News Columns & Blogs

No denying it about mountain lions

Enough. I’m tired of hearing it – over, and over, and over.

In today’s Letters to the Editors section of The Eagle, Frank Chenoweth, of Clearwater, said “the Kansas Department of Wildlife and Parks denied there are cougars in Kansas.”

That’s news to me. Never in the 28 years I’ve worked closely with KDWP biologists, game wardens and upper-level managers have I heard anyone deny mountain lions in Kansas.

Not once.

(For the record, I’ve never denied it either. Within the past ten years or so I considered it almost a certainty we’ve had the occassional mountain lion in Kansas. I deny, though, the existence of “black panthers” in Kansas because black mountain lions have never, ever, been documented in the U.S. or Canada.)

Many times I heard KDWP  people  say “we have no proof.”  To a man and woman they said it was sure possible and, more lately, very probable to have the occasional big cat in Kansas.

And until a couple of years ago there was no solid proof. Thousands of times biologists followed leads that lead to no solid proof. “Sure-thing ” lion sightings and tracks on the snow lead to proof of coyotes, dogs or bobcats.

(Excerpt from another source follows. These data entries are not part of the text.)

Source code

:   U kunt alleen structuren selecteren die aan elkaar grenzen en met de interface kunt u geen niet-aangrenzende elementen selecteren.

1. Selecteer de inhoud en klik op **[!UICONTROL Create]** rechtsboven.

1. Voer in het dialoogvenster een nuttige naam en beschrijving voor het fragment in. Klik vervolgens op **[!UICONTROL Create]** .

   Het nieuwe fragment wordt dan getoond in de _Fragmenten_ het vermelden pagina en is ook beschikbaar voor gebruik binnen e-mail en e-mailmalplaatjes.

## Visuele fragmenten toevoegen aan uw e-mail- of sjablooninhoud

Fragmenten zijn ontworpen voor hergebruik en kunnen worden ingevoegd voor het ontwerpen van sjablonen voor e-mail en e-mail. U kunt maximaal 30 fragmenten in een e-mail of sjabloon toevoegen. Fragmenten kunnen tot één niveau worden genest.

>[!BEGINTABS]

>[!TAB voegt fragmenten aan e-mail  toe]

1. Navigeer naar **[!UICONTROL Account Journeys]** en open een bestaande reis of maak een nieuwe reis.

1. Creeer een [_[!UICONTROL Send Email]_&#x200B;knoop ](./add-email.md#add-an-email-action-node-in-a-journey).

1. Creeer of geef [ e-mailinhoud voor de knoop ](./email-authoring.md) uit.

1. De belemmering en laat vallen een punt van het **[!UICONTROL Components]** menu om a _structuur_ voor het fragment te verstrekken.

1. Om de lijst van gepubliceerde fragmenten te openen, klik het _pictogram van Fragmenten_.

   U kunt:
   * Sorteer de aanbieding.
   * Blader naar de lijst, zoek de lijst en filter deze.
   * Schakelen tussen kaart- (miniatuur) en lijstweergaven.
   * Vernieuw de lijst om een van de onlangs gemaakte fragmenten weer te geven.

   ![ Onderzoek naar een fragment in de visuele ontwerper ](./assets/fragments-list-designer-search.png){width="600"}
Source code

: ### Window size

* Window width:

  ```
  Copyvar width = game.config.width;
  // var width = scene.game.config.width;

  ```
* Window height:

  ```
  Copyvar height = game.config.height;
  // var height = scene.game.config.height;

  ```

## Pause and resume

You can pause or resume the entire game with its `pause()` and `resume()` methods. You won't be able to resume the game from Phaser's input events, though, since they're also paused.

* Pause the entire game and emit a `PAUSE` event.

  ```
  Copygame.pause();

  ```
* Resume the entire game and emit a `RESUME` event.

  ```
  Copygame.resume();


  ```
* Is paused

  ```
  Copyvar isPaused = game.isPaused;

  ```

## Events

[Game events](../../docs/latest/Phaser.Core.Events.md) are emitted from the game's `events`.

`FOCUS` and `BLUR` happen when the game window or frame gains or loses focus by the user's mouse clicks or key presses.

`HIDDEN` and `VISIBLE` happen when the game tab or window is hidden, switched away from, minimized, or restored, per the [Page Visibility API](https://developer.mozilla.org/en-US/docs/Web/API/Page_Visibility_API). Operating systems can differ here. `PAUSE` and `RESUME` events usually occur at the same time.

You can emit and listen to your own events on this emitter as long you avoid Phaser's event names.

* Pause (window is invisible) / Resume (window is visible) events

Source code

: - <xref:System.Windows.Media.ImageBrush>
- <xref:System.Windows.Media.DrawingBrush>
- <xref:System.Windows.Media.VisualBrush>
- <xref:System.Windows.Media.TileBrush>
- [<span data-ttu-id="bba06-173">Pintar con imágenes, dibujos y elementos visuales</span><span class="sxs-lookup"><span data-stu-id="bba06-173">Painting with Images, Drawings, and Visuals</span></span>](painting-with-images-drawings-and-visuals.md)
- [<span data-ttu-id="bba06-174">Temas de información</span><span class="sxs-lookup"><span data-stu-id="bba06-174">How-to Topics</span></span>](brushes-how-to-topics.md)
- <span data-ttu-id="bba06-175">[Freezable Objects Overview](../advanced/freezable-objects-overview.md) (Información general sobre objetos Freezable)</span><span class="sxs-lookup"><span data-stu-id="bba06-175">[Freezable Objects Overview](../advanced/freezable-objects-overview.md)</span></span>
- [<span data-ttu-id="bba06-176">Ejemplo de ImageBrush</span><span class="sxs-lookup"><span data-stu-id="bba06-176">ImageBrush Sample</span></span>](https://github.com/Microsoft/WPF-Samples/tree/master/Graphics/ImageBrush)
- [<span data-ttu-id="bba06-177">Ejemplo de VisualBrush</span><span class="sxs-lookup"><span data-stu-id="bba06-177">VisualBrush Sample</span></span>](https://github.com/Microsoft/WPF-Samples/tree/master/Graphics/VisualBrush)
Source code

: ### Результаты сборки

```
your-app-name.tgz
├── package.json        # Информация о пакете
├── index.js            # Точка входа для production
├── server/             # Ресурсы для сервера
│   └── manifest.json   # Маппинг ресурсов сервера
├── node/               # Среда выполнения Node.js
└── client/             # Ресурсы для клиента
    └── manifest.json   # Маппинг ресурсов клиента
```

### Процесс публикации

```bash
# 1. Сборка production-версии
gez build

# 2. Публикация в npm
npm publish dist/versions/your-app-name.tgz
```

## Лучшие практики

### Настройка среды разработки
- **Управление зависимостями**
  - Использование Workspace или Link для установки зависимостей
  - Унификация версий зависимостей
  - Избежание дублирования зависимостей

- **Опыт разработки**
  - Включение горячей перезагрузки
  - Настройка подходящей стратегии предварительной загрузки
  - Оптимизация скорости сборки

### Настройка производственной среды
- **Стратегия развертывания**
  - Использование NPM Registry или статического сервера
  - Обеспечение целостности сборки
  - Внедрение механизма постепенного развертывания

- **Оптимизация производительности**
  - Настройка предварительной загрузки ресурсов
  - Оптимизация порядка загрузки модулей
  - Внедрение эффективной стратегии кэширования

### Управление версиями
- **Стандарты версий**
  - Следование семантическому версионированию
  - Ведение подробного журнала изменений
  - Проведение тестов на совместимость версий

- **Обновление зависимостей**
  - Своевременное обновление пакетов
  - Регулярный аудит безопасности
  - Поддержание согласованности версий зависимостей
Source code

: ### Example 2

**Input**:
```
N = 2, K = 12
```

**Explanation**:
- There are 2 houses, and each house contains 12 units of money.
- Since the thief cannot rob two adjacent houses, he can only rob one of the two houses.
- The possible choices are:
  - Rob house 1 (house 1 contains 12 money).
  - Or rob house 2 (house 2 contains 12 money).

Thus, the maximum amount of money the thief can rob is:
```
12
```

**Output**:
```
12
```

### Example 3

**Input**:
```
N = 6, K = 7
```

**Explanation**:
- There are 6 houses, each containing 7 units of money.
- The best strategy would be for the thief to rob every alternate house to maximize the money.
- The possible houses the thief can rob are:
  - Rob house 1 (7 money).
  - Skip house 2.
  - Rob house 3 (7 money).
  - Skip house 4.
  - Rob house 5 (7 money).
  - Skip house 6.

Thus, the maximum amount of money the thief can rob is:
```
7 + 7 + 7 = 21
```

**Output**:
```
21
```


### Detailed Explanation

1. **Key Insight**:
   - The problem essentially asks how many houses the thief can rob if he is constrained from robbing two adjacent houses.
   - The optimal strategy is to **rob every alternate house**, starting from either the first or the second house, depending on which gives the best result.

One particular houndsman, with dogs that annually ran lions in the mountains, drove from border to border hoping to be the first to tree a big wild cat in Kansas. Nada. In many years of following leads nobody even showed him a for-sure track.

Through it I never heard any of those following leads deny there could be mountain lions in Kansas.

Never. Still the accusations and assumptions keep coming. And I’m not sure why.

We now have proof in the carcass of a cat shot by a rancher and the fuzzy photo taken by a deer hunter. That confirmations are up in surrounding states also helps solidify the probability of a few mountain lions in Kansas.

More and more young male lions have been documented across the midwest. Most coming from an expanding Black Hills population or possibly from Colorado.

That none have been road-killed or regularly show up on Kansas trail camera pics prove they’re still a great rarity but nobody can deny they’ve probably here.

As far as I know, our state game agency never did.